Rewrite the excerpt about sharing moments online, starting at "Then I caught" and ending after "loud. I wouldn't either!", with "chuckle" changed to "laugh".

◆ **Document excerpt**
= = = = = = =
Smiling children. Smiling husband and wife. Smiling friends.
Church involvement. Exciting vacations. Good humor.

Then I caught myself and had to chuckle. "Of course she's not going to post video footage of a fight she had with her husband the night before!" I said out loud. I wouldn't either!

Most people don't want to post everything...

Moments we are ashamed of: "You should take that face the next time you go to church." my husband said. (I was scowling.) CLICK

Moments too private to share like tears over the death of a loved one or some other deep grief. CLICK

Moments of fear. CLICK

Moments of embarrassment: "No, that wasn't the recipe I wanted." I stunned the young woman as I turned on my heel to hunt down the person with the right recipe. (What could ever have possessed me to say that!) CLICK

Moments of parenting concerns. CLICK

On Father's Day I posted pictures of all of my children kayaking on a beautiful lake at a beautiful beach. Even the little ones tried it - and they did pretty well, too!
= = = = = = =
◆ **Supplied data**
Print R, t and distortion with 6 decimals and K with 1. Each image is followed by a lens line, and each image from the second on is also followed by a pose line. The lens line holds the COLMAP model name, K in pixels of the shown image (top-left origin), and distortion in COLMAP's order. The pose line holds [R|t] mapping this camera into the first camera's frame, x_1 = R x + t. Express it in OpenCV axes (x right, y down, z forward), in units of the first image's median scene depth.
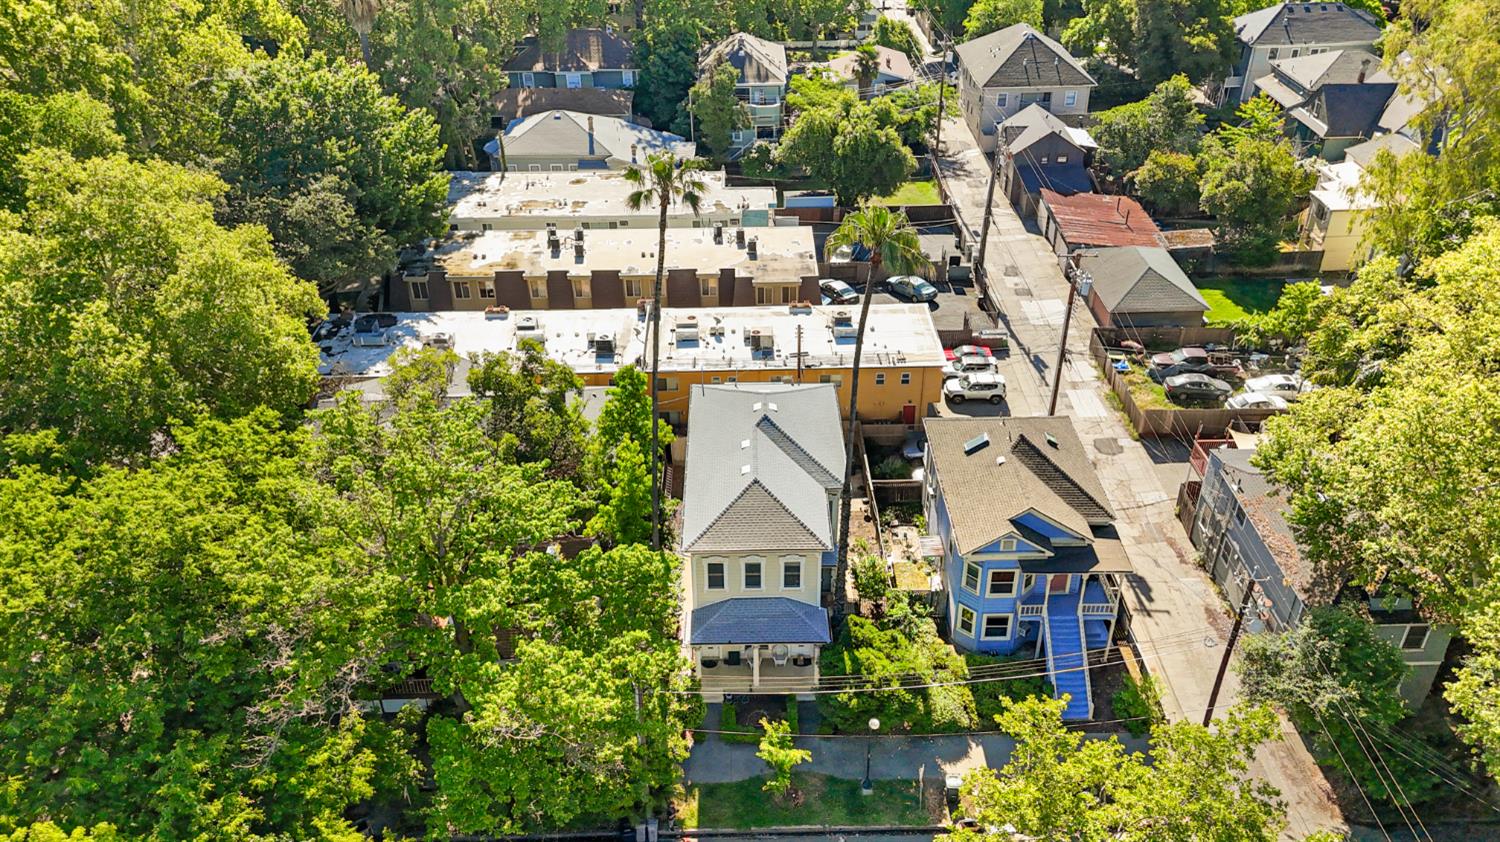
lens RADIAL K [[1127.9, 0, 750.0], [0, 1127.9, 421.0], [0, 0, 1]] dist [0.086617, -0.081879]
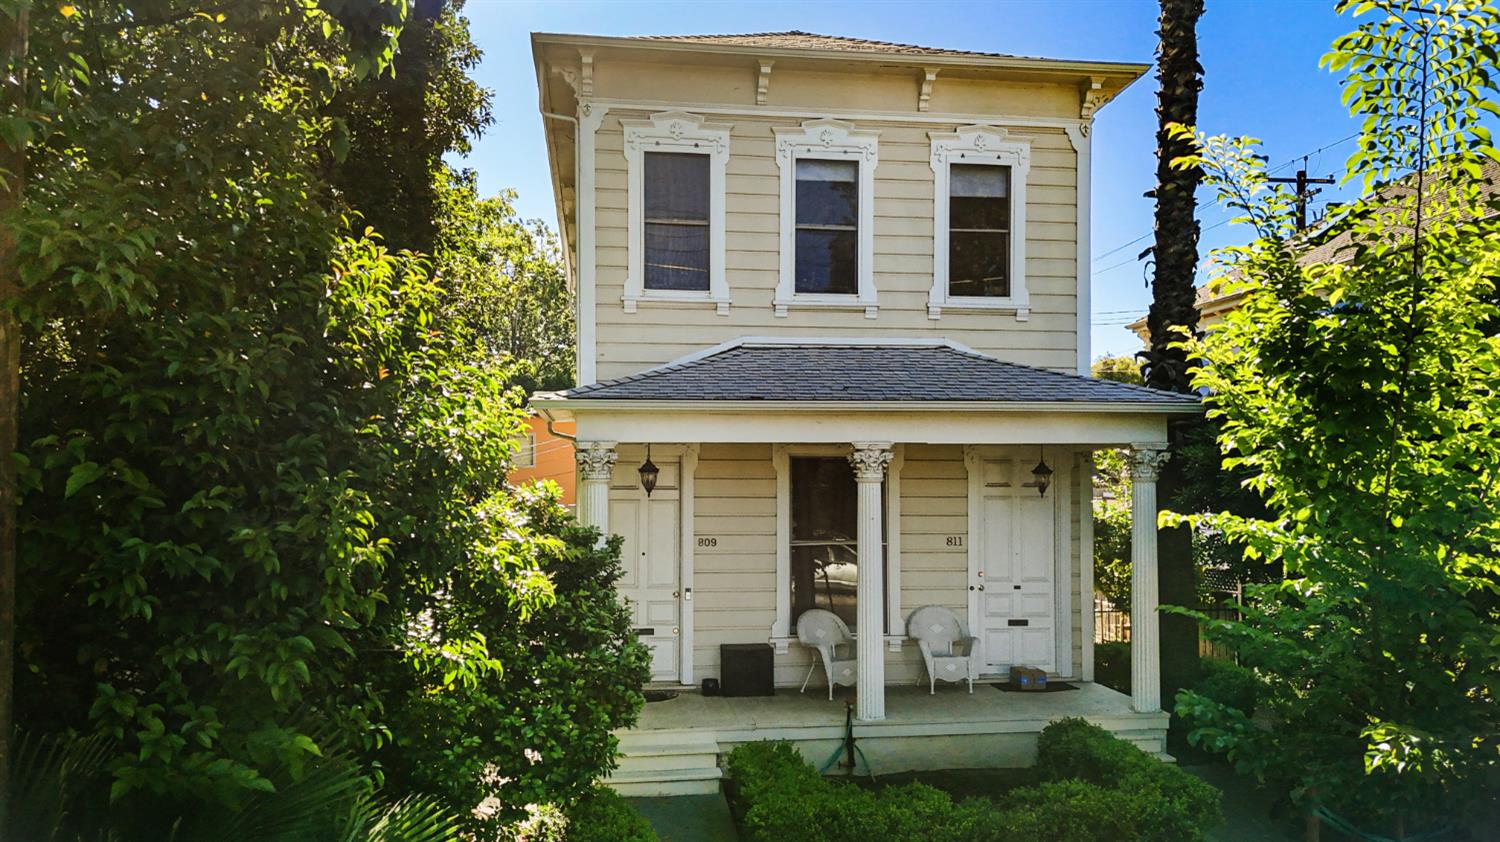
lens RADIAL K [[1127.9, 0, 750.0], [0, 1127.9, 421.0], [0, 0, 1]] dist [0.086617, -0.081879]
pose [[0.993638, 0.011456, 0.112037, -0.038043], [0.051154, 0.840367, -0.539599, 0.280126], [-0.100334, 0.541897, 0.834434, 0.753606]]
= = = = = = =
◆ **Your response**
Then I caught myself and had to laugh. "Of course she's not going to post video footage of a fight she had with her husband the night before!" I said out loud. I wouldn't either!